“Congressman Steve King’s recent comments, actions, and retweets are completely inappropriate. We must stand up against white supremacy and hate in all forms, and I strongly condemn this behavior.” So states Ohio Rep. Steve Stivers, head of the National Republican Congressional Committee (NRCC), via Twitter. He’s referring to King’s endorsement of Canadian white nationalist Faith Goldy for Toronto mayor, and also, perhaps, to nasty and indefensible remarks the Iowa congressman made in an interview with the neo-fascist Austrian publication Unzensuriert.
That interview took place, it bears pointing out again, while King was in Austria visiting officials from the far-right Freedom Party (FPÖ), an anti-immigration group with close ties to European race-nationalism movements. King was at the time on a foundation-funded trip to Poland to view “Jewish and Holocaust historical sites,” but he took a side jaunt to Austria (paying his own way) specifically in order to meet FPÖ officials. In his interview with Unzensuriert, as Adam Rubenstein pointed out in this space on October 25, King grumbled about the horrors of immigrants—“somebody else’s babies”—replacing hardworking Americans’ children (“we add to our population approximately 1.8 million of ‘somebody else’s babies’ who are raised in another culture before they get to us”).
King is increasingly comfortable expressing fringe views publicly. Maybe it’s the political environment created by a president who launched his campaign with a vow to go after the “rapists” sent to the United States by Mexico and suggested in a bizarre non-sequitur this week that ending birthright citizenship would rid the country of immigrant criminality. “Birthright citizenship, you know all about it—we will keep the criminals, the drug dealers, we will keep them all out of our country. We will get rid of all of this. We will end, finally, birthright citizenship.”
But King has a long history of bigoted comments. During the debate over the DREAM Act in 2013, King pushed back against the argument that the bulk of young immigrants were the hardworking would-be citizens. “Some of them are valedictorians, and their parents brought them in,” King allowed. “For everyone who’s a valedictorian, there’s another 100 out there that weigh 130 pounds and they’ve got calves the size of cantaloupes because they’re hauling 75 pounds of marijuana across the desert.”
It ought to go without saying that there is no statistical evidence that comes close to supporting King’s claim. And comments like this go far beyond a legitimate concern over immigration levels. King’s is the twisted ideology of nativism.
The NRCC will no longer direct funds to King’s reelection effort. That’s a principled move just days before midterm elections, and Stivers deserves enormous credit for it. King tells Bloomberg that the NRCC’s move is a “[score] that can be settled after the election”—a threat that reminds us, as if we needed reminding, of the man’s thuggish personality.

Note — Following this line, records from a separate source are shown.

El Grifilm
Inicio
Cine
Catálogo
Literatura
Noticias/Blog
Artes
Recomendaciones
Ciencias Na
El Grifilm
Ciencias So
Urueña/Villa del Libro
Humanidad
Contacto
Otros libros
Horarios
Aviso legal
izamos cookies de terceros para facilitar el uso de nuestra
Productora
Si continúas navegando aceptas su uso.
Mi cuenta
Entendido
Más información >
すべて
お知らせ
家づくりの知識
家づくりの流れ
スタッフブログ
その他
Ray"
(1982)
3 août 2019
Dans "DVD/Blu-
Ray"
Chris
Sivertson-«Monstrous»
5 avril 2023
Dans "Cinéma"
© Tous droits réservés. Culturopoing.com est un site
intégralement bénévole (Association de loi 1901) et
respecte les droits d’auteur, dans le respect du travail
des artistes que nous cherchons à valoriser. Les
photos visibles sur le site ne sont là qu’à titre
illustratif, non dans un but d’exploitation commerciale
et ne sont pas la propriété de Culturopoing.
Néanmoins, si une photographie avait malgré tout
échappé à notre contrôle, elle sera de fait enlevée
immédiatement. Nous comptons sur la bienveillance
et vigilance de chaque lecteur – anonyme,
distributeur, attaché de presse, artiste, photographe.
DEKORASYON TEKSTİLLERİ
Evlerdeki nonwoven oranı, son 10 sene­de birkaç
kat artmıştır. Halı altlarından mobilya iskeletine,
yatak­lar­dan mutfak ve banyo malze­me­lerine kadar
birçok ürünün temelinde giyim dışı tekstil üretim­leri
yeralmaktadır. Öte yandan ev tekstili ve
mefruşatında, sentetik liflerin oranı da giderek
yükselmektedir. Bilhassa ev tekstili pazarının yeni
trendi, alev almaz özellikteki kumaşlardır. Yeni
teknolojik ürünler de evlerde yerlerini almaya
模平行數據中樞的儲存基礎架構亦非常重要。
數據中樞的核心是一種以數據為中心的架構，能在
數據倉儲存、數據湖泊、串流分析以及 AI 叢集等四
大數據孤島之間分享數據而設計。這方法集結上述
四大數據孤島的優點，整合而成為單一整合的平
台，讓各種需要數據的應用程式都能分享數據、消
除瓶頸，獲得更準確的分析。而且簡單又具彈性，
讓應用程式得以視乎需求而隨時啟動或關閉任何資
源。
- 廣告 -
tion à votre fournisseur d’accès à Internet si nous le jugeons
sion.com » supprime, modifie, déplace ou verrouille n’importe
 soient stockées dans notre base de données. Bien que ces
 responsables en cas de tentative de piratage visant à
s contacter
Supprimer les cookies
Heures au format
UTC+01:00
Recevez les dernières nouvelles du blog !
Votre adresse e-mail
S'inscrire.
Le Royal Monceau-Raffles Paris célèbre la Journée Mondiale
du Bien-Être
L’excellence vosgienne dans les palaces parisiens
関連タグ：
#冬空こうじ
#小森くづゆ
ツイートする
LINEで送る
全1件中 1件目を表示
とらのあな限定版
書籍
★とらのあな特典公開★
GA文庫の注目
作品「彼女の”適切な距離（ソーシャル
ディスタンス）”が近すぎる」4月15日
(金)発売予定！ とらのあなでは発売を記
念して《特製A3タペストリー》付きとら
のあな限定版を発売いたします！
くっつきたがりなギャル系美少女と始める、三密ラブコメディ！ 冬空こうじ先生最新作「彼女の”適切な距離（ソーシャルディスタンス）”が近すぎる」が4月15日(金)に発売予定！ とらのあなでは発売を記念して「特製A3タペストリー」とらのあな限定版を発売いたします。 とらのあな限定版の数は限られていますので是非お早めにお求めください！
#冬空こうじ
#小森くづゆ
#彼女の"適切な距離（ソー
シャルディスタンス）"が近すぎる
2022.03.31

“These attacks are orchestrated by nasty, desperate, and dishonest fake news,” King tweeted on October 30. “Their ultimate goal is to flip the House and impeach Donald Trump.” Yes, dishonest fake-news types fixated on impeachment—you know, like the people at the National Republican Congressional Committee.
There have been times over the past few years when GOP reluctance to condemn even the most outrageous comments from their own had us wondering if there were party leaders willing to defend any norms. Stivers shows the way.